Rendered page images
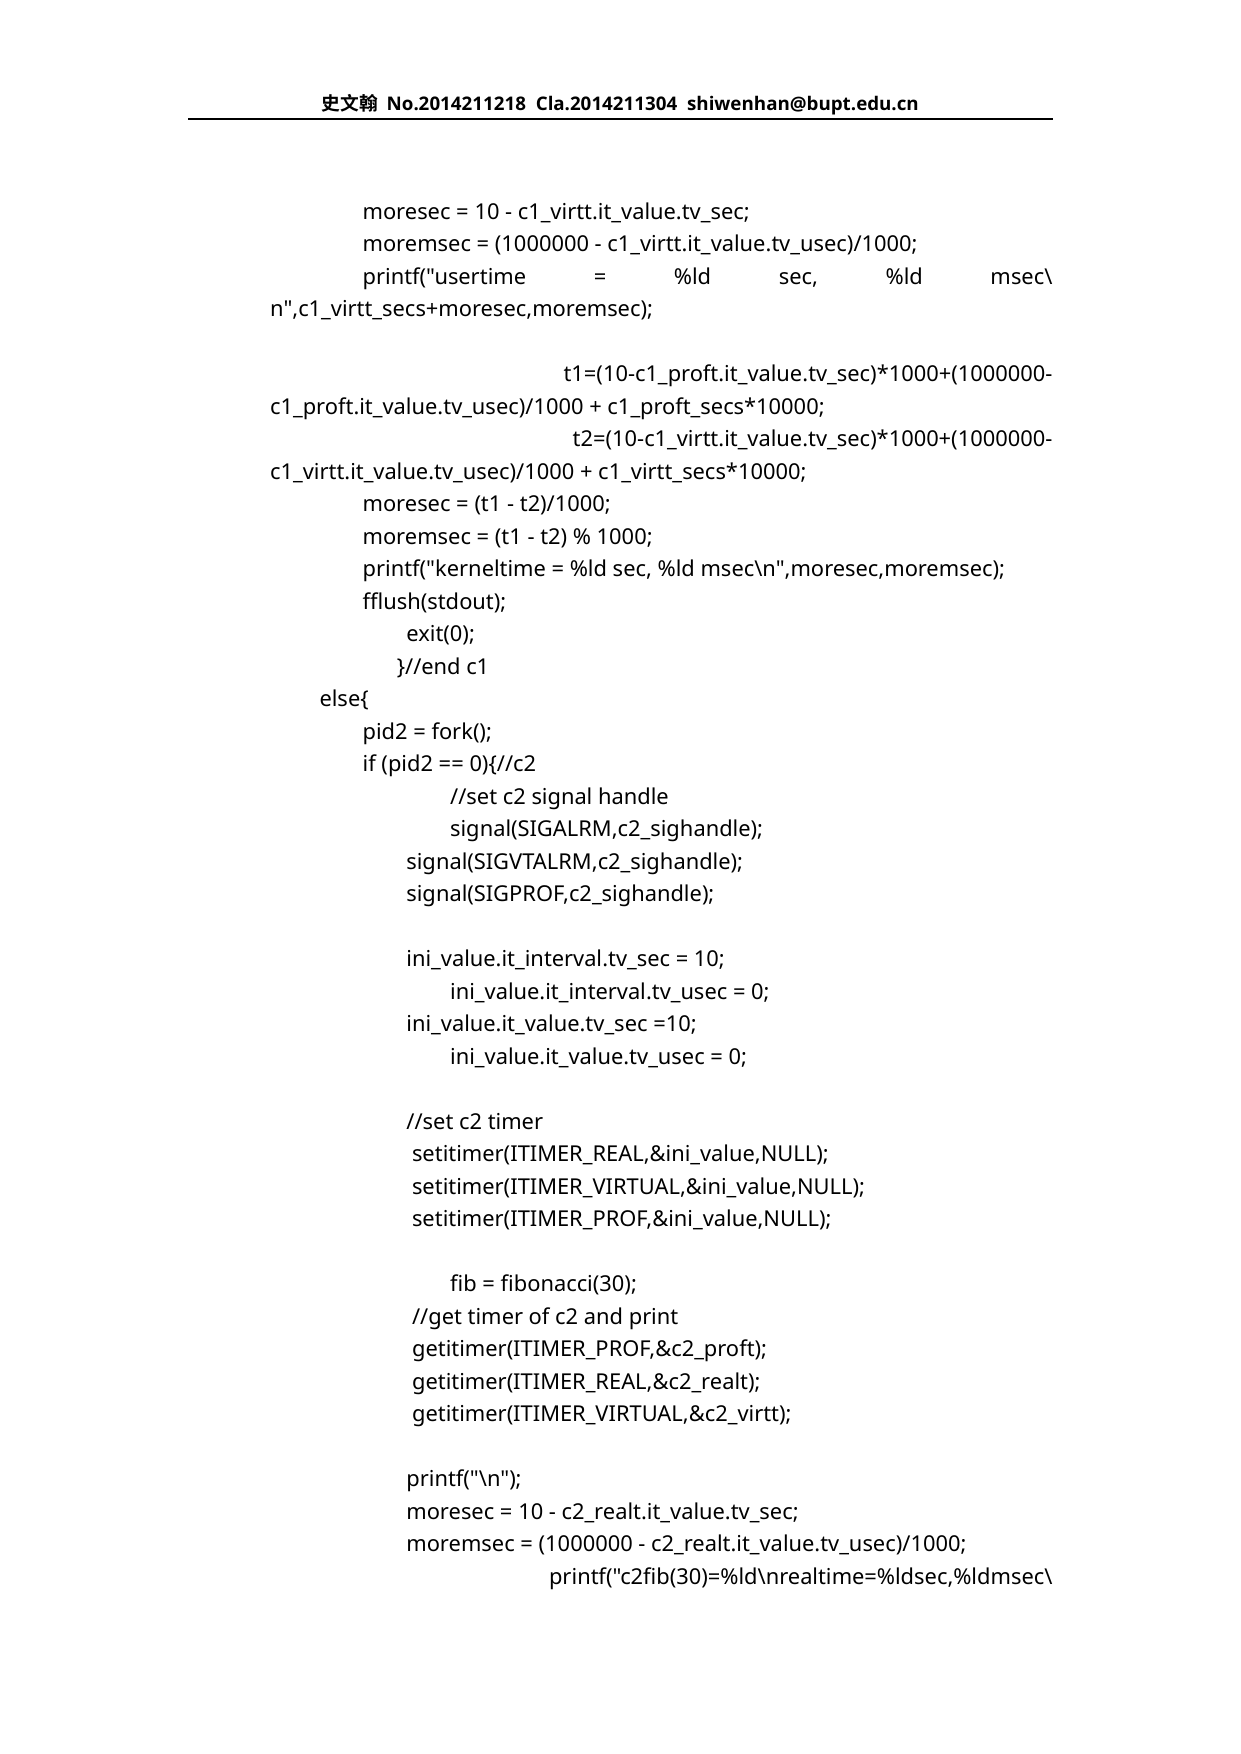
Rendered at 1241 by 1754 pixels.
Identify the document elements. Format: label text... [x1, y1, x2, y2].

list moresec = 10 - c2_realt.it_value.tv_sec; [270, 1494, 1053, 1527]
list printf("usertime = %ld sec, %ld msec\n",c1_virtt_secs+moresec,moremsec); [270, 259, 1053, 324]
list signal(SIGVTALRM,c2_sighandle); [270, 844, 1053, 877]
list getitimer(ITIMER_PROF,&c2_proft); [270, 1332, 1053, 1364]
list signal(SIGPROF,c2_sighandle); [270, 877, 1053, 909]
list ini_value.it_interval.tv_sec = 10; [270, 942, 1053, 974]
list moremsec = (1000000 - c2_realt.it_value.tv_usec)/1000; [270, 1527, 1053, 1559]
list signal(SIGALRM,c2_sighandle); [270, 812, 1053, 844]
list pid2 = fork(); [270, 714, 1053, 747]
list moresec = (t1 - t2)/1000; [270, 487, 1053, 519]
list setitimer(ITIMER_REAL,&ini_value,NULL); [270, 1137, 1053, 1169]
list getitimer(ITIMER_VIRTUAL,&c2_virtt); [270, 1397, 1053, 1429]
list t2=(10-c1_virtt.it_value.tv_sec)*1000+(1000000-c1_virtt.it_value.tv_usec)/1000 + c1_virtt_secs*10000; [270, 422, 1053, 487]
list //get timer of c2 and print [270, 1299, 1053, 1332]
list t1=(10-c1_proft.it_value.tv_sec)*1000+(1000000-c1_proft.it_value.tv_usec)/1000 + c1_proft_secs*10000; [270, 357, 1053, 422]
list fib = fibonacci(30); [270, 1267, 1053, 1299]
list printf("kerneltime = %ld sec, %ld msec\n",moresec,moremsec); [270, 552, 1053, 584]
list else{ [270, 682, 1053, 714]
list exit(0); [270, 617, 1053, 649]
list ini_value.it_value.tv_usec = 0; [270, 1039, 1053, 1072]
list moremsec = (t1 - t2) % 1000; [270, 519, 1053, 552]
list printf("\n"); [270, 1462, 1053, 1494]
list ini_value.it_value.tv_sec =10; [270, 1007, 1053, 1039]
list if (pid2 == 0){//c2 [270, 747, 1053, 779]
list //set c2 signal handle [270, 779, 1053, 812]
list ini_value.it_interval.tv_usec = 0; [270, 974, 1053, 1007]
list //set c2 timer [270, 1104, 1053, 1137]
list fflush(stdout); [270, 584, 1053, 617]
list setitimer(ITIMER_PROF,&ini_value,NULL); [270, 1202, 1053, 1234]
list getitimer(ITIMER_REAL,&c2_realt); [270, 1364, 1053, 1397]
list moremsec = (1000000 - c1_virtt.it_value.tv_usec)/1000; [270, 227, 1053, 259]
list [270, 1559, 1053, 1592]
list setitimer(ITIMER_VIRTUAL,&ini_value,NULL); [270, 1169, 1053, 1202]
list }//end c1 [270, 649, 1053, 682]
list moresec = 10 - c1_virtt.it_value.tv_sec; [270, 194, 1053, 227]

## Task to complete
Give back the data exactly. Skip any images.

## Reply
Rendered at 1241 by 1754 pixels.
Identify the document elements. Format: label text... [x1, y1, x2, y2].

list moresec = 10 - c2_realt.it_value.tv_sec; [270, 1494, 1053, 1527]
list printf("usertime = %ld sec, %ld msec\n",c1_virtt_secs+moresec,moremsec); [270, 259, 1053, 324]
list signal(SIGVTALRM,c2_sighandle); [270, 844, 1053, 877]
list getitimer(ITIMER_PROF,&c2_proft); [270, 1332, 1053, 1364]
list signal(SIGPROF,c2_sighandle); [270, 877, 1053, 909]
list ini_value.it_interval.tv_sec = 10; [270, 942, 1053, 974]
list moremsec = (1000000 - c2_realt.it_value.tv_usec)/1000; [270, 1527, 1053, 1559]
list signal(SIGALRM,c2_sighandle); [270, 812, 1053, 844]
list pid2 = fork(); [270, 714, 1053, 747]
list moresec = (t1 - t2)/1000; [270, 487, 1053, 519]
list setitimer(ITIMER_REAL,&ini_value,NULL); [270, 1137, 1053, 1169]
list getitimer(ITIMER_VIRTUAL,&c2_virtt); [270, 1397, 1053, 1429]
list t2=(10-c1_virtt.it_value.tv_sec)*1000+(1000000-c1_virtt.it_value.tv_usec)/1000 + c1_virtt_secs*10000; [270, 422, 1053, 487]
list //get timer of c2 and print [270, 1299, 1053, 1332]
list t1=(10-c1_proft.it_value.tv_sec)*1000+(1000000-c1_proft.it_value.tv_usec)/1000 + c1_proft_secs*10000; [270, 357, 1053, 422]
list fib = fibonacci(30); [270, 1267, 1053, 1299]
list printf("kerneltime = %ld sec, %ld msec\n",moresec,moremsec); [270, 552, 1053, 584]
list else{ [270, 682, 1053, 714]
list exit(0); [270, 617, 1053, 649]
list ini_value.it_value.tv_usec = 0; [270, 1039, 1053, 1072]
list moremsec = (t1 - t2) % 1000; [270, 519, 1053, 552]
list printf("\n"); [270, 1462, 1053, 1494]
list ini_value.it_value.tv_sec =10; [270, 1007, 1053, 1039]
list if (pid2 == 0){//c2 [270, 747, 1053, 779]
list //set c2 signal handle [270, 779, 1053, 812]
list ini_value.it_interval.tv_usec = 0; [270, 974, 1053, 1007]
list //set c2 timer [270, 1104, 1053, 1137]
list fflush(stdout); [270, 584, 1053, 617]
list setitimer(ITIMER_PROF,&ini_value,NULL); [270, 1202, 1053, 1234]
list getitimer(ITIMER_REAL,&c2_realt); [270, 1364, 1053, 1397]
list moremsec = (1000000 - c1_virtt.it_value.tv_usec)/1000; [270, 227, 1053, 259]
list [270, 1559, 1053, 1592]
list setitimer(ITIMER_VIRTUAL,&ini_value,NULL); [270, 1169, 1053, 1202]
list }//end c1 [270, 649, 1053, 682]
list moresec = 10 - c1_virtt.it_value.tv_sec; [270, 194, 1053, 227]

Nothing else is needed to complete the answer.